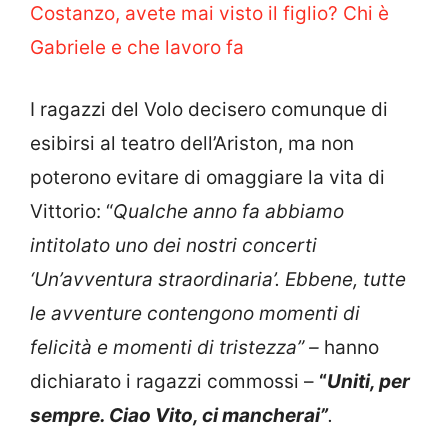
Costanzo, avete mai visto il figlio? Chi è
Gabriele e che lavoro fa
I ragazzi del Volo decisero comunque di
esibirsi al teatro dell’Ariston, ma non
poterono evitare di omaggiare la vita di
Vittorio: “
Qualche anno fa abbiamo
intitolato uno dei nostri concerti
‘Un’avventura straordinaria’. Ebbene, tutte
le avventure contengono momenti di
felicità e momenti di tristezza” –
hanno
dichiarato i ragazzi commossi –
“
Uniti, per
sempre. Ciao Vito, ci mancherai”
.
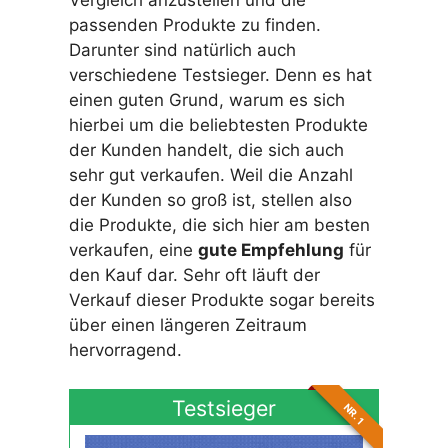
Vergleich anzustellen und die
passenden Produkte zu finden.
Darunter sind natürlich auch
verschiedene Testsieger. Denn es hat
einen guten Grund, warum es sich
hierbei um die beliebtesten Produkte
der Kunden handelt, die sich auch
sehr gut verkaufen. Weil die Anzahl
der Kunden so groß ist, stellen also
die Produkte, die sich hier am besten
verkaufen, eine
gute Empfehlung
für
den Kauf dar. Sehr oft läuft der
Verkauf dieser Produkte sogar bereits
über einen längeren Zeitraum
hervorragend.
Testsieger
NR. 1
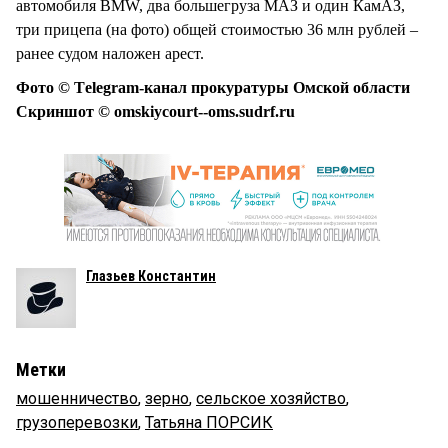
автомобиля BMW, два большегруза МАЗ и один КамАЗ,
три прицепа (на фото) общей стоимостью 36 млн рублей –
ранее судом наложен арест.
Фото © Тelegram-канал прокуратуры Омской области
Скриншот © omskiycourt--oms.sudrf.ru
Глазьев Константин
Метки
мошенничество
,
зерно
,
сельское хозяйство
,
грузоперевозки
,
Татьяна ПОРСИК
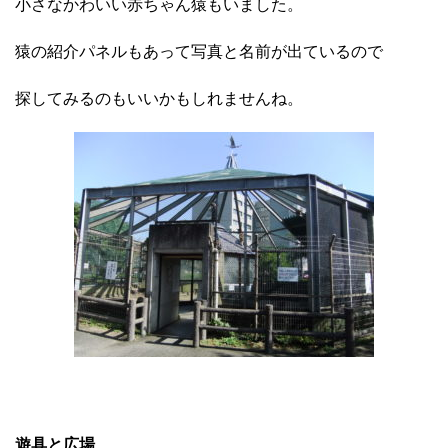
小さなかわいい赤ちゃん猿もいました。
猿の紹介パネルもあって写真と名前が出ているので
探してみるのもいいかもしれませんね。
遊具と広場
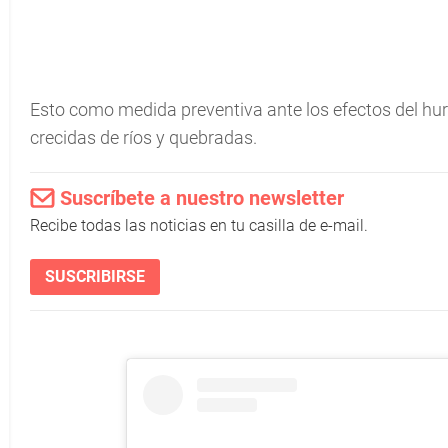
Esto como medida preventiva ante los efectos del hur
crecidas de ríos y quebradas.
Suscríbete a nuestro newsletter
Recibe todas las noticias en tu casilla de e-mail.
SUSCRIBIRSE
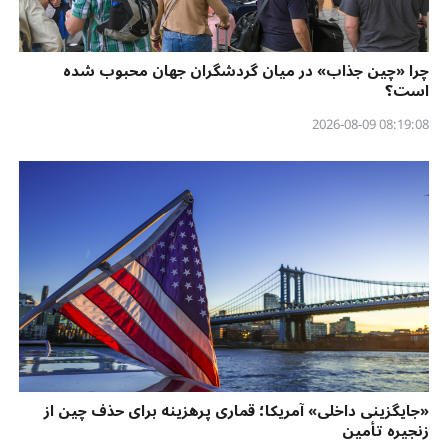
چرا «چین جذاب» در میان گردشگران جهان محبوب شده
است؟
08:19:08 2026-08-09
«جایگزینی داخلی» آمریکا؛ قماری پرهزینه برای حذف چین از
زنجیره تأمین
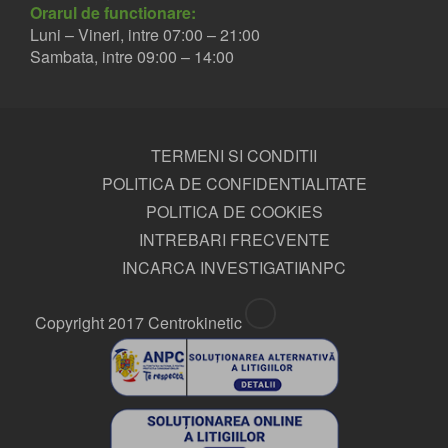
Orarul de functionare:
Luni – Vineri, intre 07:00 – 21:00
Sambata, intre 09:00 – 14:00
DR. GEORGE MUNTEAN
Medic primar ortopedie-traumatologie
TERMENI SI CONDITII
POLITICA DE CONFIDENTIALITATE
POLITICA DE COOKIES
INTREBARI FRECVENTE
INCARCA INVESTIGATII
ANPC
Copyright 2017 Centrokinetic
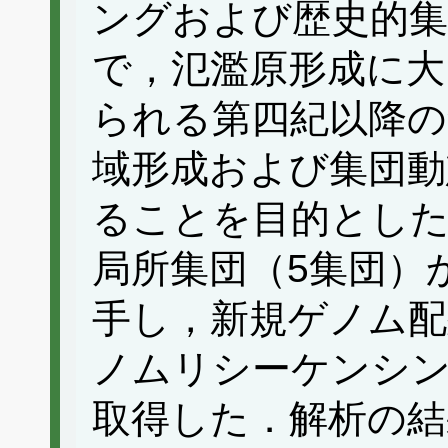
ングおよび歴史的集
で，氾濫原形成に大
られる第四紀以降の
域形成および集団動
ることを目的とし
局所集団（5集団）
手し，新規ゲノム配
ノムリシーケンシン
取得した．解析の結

──────

Return exactly the lines above, from the one with "poterono evitare di omaggiare la vita di" up to and including the one with "برای حذف چین از", and include no pictures.

poterono evitare di omaggiare la vita di
Vittorio: “
Qualche anno fa abbiamo
intitolato uno dei nostri concerti
‘Un’avventura straordinaria’. Ebbene, tutte
le avventure contengono momenti di
felicità e momenti di tristezza” –
hanno
dichiarato i ragazzi commossi –
“
Uniti, per
sempre. Ciao Vito, ci mancherai”
.
Vergleich anzustellen und die
passenden Produkte zu finden.
Darunter sind natürlich auch
verschiedene Testsieger. Denn es hat
einen guten Grund, warum es sich
hierbei um die beliebtesten Produkte
der Kunden handelt, die sich auch
sehr gut verkaufen. Weil die Anzahl
der Kunden so groß ist, stellen also
die Produkte, die sich hier am besten
verkaufen, eine
gute Empfehlung
für
den Kauf dar. Sehr oft läuft der
Verkauf dieser Produkte sogar bereits
über einen längeren Zeitraum
hervorragend.
Testsieger
NR. 1
автомобиля BMW, два большегруза МАЗ и один КамАЗ,
три прицепа (на фото) общей стоимостью 36 млн рублей –
ранее судом наложен арест.
Фото © Тelegram-канал прокуратуры Омской области
Скриншот © omskiycourt--oms.sudrf.ru
Глазьев Константин
Метки
мошенничество
,
зерно
,
сельское хозяйство
,
грузоперевозки
,
Татьяна ПОРСИК
小さなかわいい赤ちゃん猿もいました。
猿の紹介パネルもあって写真と名前が出ているので
探してみるのもいいかもしれませんね。
遊具と広場
Esto como medida preventiva ante los efectos del hur
crecidas de ríos y quebradas.
Suscríbete a nuestro newsletter
Recibe todas las noticias en tu casilla de e-mail.
SUSCRIBIRSE
چرا «چین جذاب» در میان گردشگران جهان محبوب شده
است؟
08:19:08 2026-08-09
«جایگزینی داخلی» آمریکا؛ قماری پرهزینه برای حذف چین از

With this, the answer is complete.